## Exercise objective
Echo back every line of the data word for word, starting at the line containing "## Interactive Staging" and ending at the line containing "- Hunks can", with both of those lines included.

Supplied data: Begin

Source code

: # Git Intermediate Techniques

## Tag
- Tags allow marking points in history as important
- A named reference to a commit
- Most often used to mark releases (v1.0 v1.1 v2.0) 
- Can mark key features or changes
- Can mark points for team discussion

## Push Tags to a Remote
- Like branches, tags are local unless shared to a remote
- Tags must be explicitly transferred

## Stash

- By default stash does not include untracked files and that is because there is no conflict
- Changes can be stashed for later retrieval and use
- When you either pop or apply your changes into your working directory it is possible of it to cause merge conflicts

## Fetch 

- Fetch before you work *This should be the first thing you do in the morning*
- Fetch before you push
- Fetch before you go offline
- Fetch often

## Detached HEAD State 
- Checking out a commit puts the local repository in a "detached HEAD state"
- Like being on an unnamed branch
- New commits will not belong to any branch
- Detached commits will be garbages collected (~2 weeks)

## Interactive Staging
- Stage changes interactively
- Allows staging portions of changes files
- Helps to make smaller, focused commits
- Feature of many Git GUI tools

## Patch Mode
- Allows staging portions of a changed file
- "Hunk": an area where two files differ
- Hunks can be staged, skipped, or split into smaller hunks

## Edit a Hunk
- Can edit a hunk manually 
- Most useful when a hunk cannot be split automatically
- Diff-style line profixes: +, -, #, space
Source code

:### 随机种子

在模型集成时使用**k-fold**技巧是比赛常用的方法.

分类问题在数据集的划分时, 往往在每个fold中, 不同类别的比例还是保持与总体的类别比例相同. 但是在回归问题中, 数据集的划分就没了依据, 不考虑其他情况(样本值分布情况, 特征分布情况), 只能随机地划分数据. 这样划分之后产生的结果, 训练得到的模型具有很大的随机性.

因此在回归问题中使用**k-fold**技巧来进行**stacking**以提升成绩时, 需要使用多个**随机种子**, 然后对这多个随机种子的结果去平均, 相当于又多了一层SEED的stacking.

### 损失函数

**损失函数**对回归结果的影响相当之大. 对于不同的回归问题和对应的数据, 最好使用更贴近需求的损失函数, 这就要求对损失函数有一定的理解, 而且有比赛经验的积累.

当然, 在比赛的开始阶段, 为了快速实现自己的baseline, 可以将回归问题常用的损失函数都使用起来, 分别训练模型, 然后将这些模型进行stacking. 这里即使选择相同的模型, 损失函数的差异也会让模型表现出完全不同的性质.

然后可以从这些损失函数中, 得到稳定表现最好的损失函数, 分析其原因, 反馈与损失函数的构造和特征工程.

Supplied data: End

## Result
## Interactive Staging
- Stage changes interactively
- Allows staging portions of changes files
- Helps to make smaller, focused commits
- Feature of many Git GUI tools

## Patch Mode
- Allows staging portions of a changed file
- "Hunk": an area where two files differ
- Hunks can be staged, skipped, or split into smaller hunks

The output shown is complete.